Concerningly, Trust For London believes that the scale of gentrification and the number of London neighbourhoods experiencing it could be much worse, as the analysis only focuses on the areas with the lowest 20% of incomes in 2012 – and so neighbourhoods that were already undergoing gentrification before this date aren’t reflected in the figures.

Alongside pricing out longstanding residents, the research body believes that the housing crisis is actually impeding the growth of London’s economy.
Just last year, analysis from NERA, G15, Trust For London and the Mayor of London demonstrated that increasing housing affordability by just 1% would bring in £7,300,000,000 in benefits across a 10-year period.
‘This research points to something that many Londoners have suspected for years—the city is becoming increasingly unaffordable for low-income families. We’re witnessing families and long-standing communities being priced out on a scale we haven’t seen before,’ chief executive of Trust for London Manny Hothi said of the figures.
‘London’s diverse blend of communities is what makes it one of the best cities in the world. But the current trend shows the city is at a tipping point, at risk of being a homogenous place where only people above a certain income bracket can afford to be.

‘If we want London to be a city where people from all backgrounds, of all ages, can live and thrive, urgent action is needed to address the affordability crisis.’
Elsewhere, having lived in Brixton for 13 years, one mum previously told Metro that she felt that SW9 has changed drastically over the last few years and is now ‘completely different’ to what it used to be.
‘Brixton has turned into a commuter space – it used to feel like a community, but it no longer feels like it’s designed for families,’ she shared.

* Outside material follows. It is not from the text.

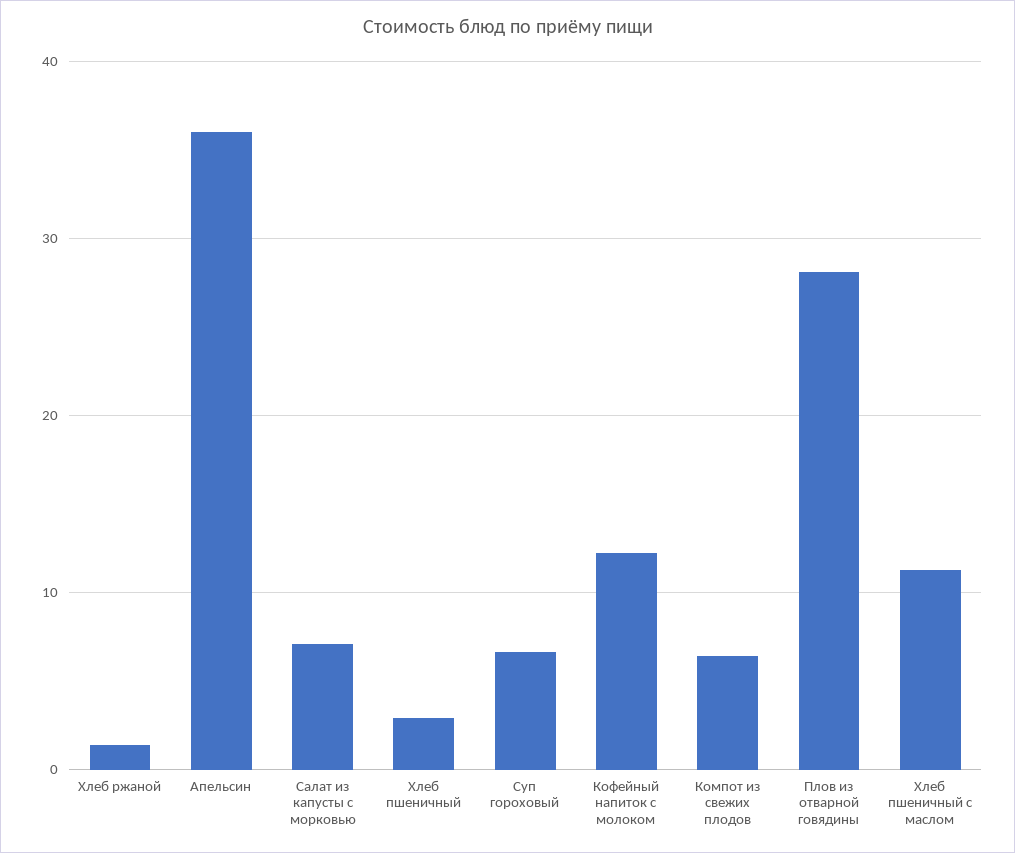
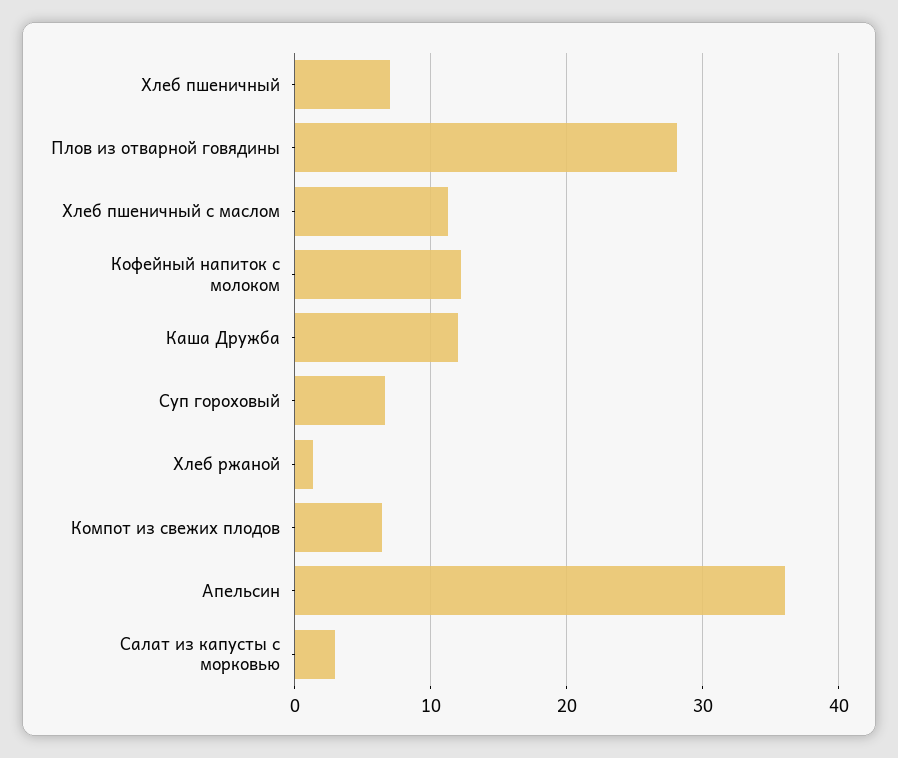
Салат из капусты с морковью: 7 -> 3
Хлеб пшеничный: 3 -> 7
Каша Дружба: none -> 12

Brixton has long been known for its large Afro-Caribbean population, which developed after much of the Windrush generation settled there from the late 1940s onwards, and has even been named Little Jamaica.
Official figures show Brixton’s borough, Lambeth, saw its Afro-Caribbean community decrease by more than a third between 1991 and 2011.
And, as one activist further told Metro: ‘The more Brixton gets gentrified, the less space Black people and people from ethnic communities are going to have.
‘It’s very simple: The rent goes up, marginalised people are pushed out. In the last 25 years that I’ve been here, I’ve seen it happening all the time.’